**Required work:** Keep only the lines that hold the string "image", filtering out the rest of the entries below.

**Extracted material:**
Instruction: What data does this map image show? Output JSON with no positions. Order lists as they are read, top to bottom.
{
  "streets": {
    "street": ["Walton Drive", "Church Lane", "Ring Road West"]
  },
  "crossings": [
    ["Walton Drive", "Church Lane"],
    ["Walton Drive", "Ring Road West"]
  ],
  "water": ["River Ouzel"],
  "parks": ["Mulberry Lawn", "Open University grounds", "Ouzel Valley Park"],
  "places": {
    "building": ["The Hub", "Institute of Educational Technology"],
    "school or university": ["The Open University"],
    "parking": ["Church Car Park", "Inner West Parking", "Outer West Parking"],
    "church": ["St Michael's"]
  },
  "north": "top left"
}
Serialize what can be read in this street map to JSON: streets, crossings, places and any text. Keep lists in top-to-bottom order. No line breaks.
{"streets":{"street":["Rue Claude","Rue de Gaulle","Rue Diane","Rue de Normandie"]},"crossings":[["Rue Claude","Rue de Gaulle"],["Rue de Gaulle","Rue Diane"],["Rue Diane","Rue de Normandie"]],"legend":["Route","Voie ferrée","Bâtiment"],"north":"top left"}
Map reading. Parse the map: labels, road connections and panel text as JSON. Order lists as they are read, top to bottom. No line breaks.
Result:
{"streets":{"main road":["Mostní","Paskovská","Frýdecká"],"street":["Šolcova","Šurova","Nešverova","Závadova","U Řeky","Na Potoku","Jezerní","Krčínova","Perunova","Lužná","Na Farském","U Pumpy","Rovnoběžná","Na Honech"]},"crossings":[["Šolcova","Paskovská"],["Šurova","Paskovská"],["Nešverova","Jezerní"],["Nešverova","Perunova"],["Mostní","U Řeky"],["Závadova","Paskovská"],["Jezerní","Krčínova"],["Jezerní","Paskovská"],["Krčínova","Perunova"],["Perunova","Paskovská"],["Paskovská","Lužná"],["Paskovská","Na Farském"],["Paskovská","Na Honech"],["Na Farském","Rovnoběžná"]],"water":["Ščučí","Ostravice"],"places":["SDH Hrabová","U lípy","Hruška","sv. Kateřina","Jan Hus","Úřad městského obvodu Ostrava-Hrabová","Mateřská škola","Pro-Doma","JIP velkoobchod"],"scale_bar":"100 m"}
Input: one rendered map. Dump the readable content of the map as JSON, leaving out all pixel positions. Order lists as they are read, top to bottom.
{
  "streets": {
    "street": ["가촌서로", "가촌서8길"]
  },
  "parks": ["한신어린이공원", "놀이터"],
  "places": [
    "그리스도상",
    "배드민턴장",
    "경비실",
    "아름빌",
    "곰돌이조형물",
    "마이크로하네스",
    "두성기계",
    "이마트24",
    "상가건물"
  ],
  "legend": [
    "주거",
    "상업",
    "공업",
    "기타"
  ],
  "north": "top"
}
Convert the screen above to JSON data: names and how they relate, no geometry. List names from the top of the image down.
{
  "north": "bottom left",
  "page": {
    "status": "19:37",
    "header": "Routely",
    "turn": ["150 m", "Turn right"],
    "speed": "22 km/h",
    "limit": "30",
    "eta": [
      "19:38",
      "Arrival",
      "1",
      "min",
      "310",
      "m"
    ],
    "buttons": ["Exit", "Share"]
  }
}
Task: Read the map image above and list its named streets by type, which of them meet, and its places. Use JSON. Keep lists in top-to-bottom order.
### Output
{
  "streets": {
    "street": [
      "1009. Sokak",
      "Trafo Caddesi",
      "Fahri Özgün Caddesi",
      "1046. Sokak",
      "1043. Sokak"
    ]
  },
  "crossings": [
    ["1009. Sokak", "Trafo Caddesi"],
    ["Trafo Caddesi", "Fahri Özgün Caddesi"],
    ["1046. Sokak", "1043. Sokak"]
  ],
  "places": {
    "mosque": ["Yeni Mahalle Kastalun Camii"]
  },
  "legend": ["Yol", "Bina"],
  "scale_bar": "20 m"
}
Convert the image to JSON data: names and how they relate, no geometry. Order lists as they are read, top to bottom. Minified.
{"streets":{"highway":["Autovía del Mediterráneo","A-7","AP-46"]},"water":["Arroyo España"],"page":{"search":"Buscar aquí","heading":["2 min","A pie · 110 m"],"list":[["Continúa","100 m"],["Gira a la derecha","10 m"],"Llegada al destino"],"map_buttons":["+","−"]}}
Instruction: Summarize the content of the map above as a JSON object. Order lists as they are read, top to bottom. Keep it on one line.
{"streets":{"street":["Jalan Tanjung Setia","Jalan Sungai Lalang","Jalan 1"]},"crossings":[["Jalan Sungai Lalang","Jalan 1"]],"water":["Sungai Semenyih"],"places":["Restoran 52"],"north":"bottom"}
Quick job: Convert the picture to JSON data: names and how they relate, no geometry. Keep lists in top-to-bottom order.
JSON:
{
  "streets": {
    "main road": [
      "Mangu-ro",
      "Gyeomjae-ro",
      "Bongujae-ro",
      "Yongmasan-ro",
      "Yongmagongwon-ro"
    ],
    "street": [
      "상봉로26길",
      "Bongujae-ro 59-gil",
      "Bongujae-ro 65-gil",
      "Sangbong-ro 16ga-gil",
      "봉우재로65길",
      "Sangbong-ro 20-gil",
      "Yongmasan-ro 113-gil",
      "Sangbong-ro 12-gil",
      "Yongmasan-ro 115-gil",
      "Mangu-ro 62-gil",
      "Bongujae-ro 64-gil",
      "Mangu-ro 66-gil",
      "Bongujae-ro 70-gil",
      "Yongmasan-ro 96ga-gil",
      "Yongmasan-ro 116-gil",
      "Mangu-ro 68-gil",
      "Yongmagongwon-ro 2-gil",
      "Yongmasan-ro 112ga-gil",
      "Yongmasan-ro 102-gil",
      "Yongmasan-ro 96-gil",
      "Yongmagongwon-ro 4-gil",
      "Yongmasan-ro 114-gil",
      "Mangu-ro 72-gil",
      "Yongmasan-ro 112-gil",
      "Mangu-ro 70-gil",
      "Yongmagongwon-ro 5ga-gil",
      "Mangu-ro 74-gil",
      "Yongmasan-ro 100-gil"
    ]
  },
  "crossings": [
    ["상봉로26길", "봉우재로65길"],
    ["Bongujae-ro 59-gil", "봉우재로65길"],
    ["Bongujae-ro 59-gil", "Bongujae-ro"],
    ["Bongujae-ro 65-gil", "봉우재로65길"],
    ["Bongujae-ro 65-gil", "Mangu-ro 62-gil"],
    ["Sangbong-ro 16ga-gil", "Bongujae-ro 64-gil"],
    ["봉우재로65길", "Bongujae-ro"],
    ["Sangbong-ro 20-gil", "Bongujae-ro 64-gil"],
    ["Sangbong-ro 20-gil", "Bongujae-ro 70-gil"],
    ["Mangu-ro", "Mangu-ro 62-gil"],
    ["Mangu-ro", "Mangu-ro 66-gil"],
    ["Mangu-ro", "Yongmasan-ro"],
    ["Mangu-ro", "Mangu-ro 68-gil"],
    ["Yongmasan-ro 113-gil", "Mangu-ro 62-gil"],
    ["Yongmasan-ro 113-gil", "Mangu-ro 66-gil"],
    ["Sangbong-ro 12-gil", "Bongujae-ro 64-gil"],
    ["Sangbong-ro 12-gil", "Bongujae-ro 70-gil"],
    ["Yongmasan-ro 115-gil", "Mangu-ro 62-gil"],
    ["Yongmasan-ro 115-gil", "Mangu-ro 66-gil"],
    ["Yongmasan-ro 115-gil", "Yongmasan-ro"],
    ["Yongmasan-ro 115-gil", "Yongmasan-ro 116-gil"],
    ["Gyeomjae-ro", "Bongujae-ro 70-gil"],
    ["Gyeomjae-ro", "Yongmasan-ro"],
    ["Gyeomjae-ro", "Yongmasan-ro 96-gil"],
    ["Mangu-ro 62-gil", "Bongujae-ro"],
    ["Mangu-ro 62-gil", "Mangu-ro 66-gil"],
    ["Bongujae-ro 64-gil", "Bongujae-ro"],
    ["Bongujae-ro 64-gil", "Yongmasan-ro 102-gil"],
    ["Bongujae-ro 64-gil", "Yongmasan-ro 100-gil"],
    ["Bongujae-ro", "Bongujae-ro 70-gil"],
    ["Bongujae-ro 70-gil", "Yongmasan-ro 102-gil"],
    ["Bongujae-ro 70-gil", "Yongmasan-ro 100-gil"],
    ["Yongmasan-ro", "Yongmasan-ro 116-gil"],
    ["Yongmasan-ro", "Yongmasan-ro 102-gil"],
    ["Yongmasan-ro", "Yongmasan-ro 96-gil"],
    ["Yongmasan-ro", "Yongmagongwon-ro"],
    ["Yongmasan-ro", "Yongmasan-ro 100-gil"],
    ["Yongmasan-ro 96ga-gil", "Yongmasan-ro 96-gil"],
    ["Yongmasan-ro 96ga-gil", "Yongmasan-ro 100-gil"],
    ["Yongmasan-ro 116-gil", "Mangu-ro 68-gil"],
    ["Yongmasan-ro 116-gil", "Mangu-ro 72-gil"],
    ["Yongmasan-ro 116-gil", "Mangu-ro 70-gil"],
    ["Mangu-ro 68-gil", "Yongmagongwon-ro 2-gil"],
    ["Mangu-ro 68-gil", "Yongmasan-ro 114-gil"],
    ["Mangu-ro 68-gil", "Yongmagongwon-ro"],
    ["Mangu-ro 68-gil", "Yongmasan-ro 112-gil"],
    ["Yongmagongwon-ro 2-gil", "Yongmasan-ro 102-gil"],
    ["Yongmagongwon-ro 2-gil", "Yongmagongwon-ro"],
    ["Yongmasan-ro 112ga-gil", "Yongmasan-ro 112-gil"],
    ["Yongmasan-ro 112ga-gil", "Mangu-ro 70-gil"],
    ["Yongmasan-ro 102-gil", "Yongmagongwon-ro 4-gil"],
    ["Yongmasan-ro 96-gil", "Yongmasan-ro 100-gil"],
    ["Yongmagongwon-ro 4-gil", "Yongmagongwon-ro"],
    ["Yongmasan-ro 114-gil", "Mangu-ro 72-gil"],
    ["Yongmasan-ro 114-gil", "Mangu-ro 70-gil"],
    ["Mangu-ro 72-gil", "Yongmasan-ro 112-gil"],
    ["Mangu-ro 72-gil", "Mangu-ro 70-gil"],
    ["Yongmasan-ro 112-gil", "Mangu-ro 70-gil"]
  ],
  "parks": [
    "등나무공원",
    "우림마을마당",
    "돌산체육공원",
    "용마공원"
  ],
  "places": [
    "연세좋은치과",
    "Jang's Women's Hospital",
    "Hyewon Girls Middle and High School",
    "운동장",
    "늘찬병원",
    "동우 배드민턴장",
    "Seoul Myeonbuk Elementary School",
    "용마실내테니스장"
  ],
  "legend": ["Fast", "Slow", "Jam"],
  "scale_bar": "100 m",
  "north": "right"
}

**Solution for this problem:**
Instruction: What data does this map image show? Output JSON with no positions. Order lists as they are read, top to bottom.
Convert the screen above to JSON data: names and how they relate, no geometry. List names from the top of the image down.
Task: Read the map image above and list its named streets by type, which of them meet, and its places. Use JSON. Keep lists in top-to-bottom order.
Convert the image to JSON data: names and how they relate, no geometry. Order lists as they are read, top to bottom. Minified.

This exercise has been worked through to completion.